Why does the Gradle cache contain dependencies multiple times?

441 Views Asked by At

We are uploading our Gradle caches as a ZIP to S3 via Gitlab Pipeline Jobs. Unpacking one of those ZIP files (which just contains the .gradle folder) has shown that a lot of dependencies are contained multiple times with the exact same version: 1x in jars-9 and 1x in modules-2: enter image description here

Why is this happening and how to avoid this? Our CI caches are 20-30% bigger than they need to be because of this, especially for big dependencies like the Kotlin compiler: enter image description here

The size differences between the JARs can be attributed to JAR file compression being on or off, they are identical content-wise.

The official explanation on how the .gradle folder is structured did not help.

1

There are 1 best solutions below

8
VonC On BEST ANSWER

Gradle's dependency cache is designed for efficiency and reliability. It includes two primary storage types:

  1. A file-based store of downloaded artifacts, including binaries such as jars and raw downloaded metadata like POM and Ivy files. The storage path for a downloaded artifact includes the SHA1 checksum, which means that two artifacts with the same name, but different content can be easily cached ($GRADLE_USER_HOME/caches).

  2. A binary store of resolved module metadata, including the results of resolving dynamic versions, module descriptors, and artifacts.

The jars-* and modules-2 directories you are seeing in the Gradle cache pertain to these two different types of storage.

The jars-* directory likely refers to the file-based store of downloaded artifacts. Each artifact stored in this directory includes the SHA1 checksum in its storage path. This design allows Gradle to cache two artifacts with the same name but different content, and it also ensures that the same artifact is not downloaded multiple times if it is already present in the cache with the same SHA1 checksum.

The modules-2 directory, on the other hand, likely refers to the binary store of resolved module metadata. This directory keeps a record of various aspects of dependency resolution in binary format, including the results of resolving dynamic versions to concrete versions, the resolved module metadata for a particular module, and the resolved artifact metadata for a particular artifact.

These two directories are distinct because they serve different purposes and store different types of data.

Gradle architecture

As discussed with Vampire in the comments, I added:

when Gradle resolves a dependency, it downloads the dependency's JAR file and stores it in the modules-2 directory.

If a classpath transformation is applied to the dependency, the result of the transformation (which could be identical to the original if an identity transformation is used) is stored in a jars-* directory. This allows Gradle to cache the result of the transformation, avoiding the need to perform the transformation again if the same dependency is used with the same transformation in the future.

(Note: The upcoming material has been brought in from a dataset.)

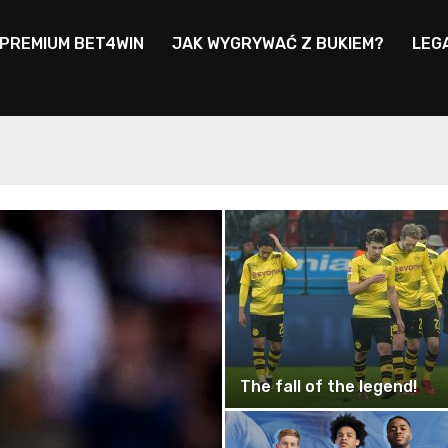
 PREMIUM BET4WIN
JAK WYGRYWAĆ Z BUKIEM?
LEG
The fall of the legend!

And that would would explain the identical content.


In terms of reducing the size of your CI caches, the multiple instances of the same dependency in different cache directories might not be avoidable given the way Gradle's cache works.

However, you might be able to configure your CI/CD pipeline to only cache the necessary directories or files, or use techniques like incremental builds to minimize the amount of data that needs to be cached.
You might also consider cleaning the Gradle cache manually or programmatically on a regular basis to remove unused or obsolete files.